■ **The exercise**:
Print the part of the records that opens with the line containing "class: Magnoliopsida" and closes at the end of the records, reproducing each line verbatim.

## begin

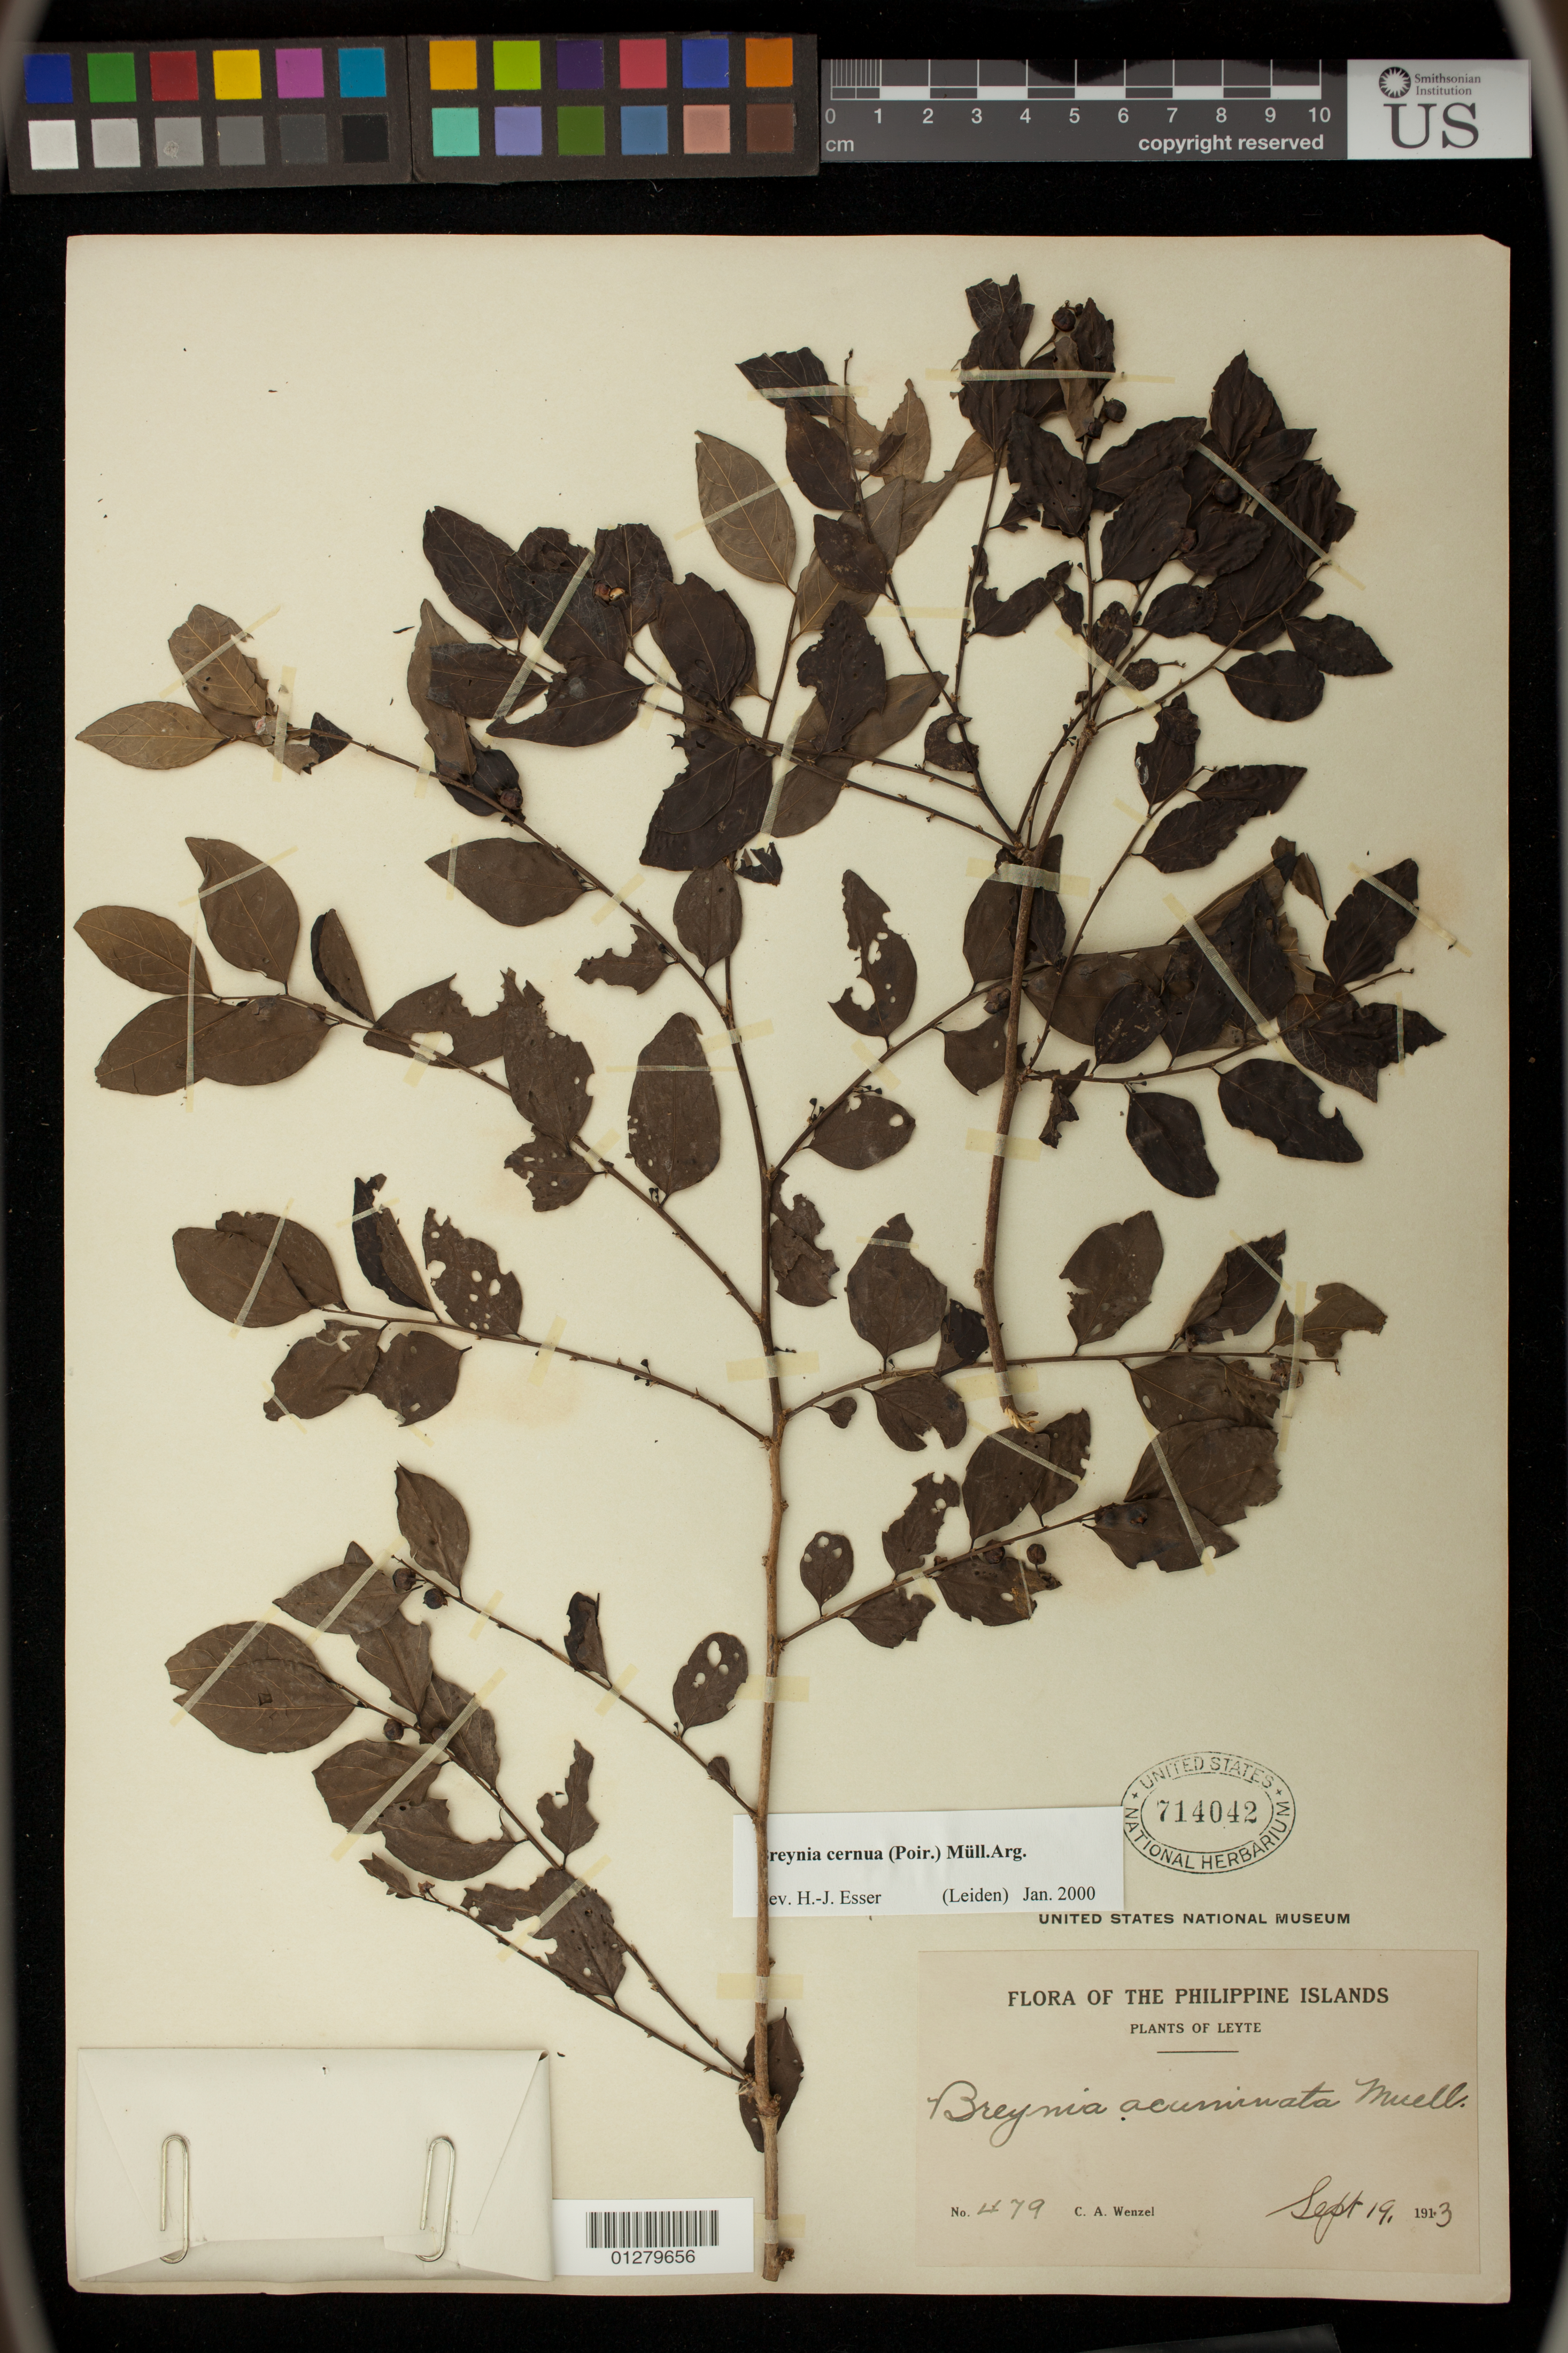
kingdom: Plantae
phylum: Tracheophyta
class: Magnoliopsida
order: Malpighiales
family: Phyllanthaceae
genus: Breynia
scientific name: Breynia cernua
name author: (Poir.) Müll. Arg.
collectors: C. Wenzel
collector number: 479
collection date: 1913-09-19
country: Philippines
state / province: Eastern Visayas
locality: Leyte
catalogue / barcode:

## end

■ **Correct result**:
class: Magnoliopsida
order: Malpighiales
family: Phyllanthaceae
genus: Breynia
scientific name: Breynia cernua
name author: (Poir.) Müll. Arg.
collectors: C. Wenzel
collector number: 479
collection date: 1913-09-19
country: Philippines
state / province: Eastern Visayas
locality: Leyte
catalogue / barcode:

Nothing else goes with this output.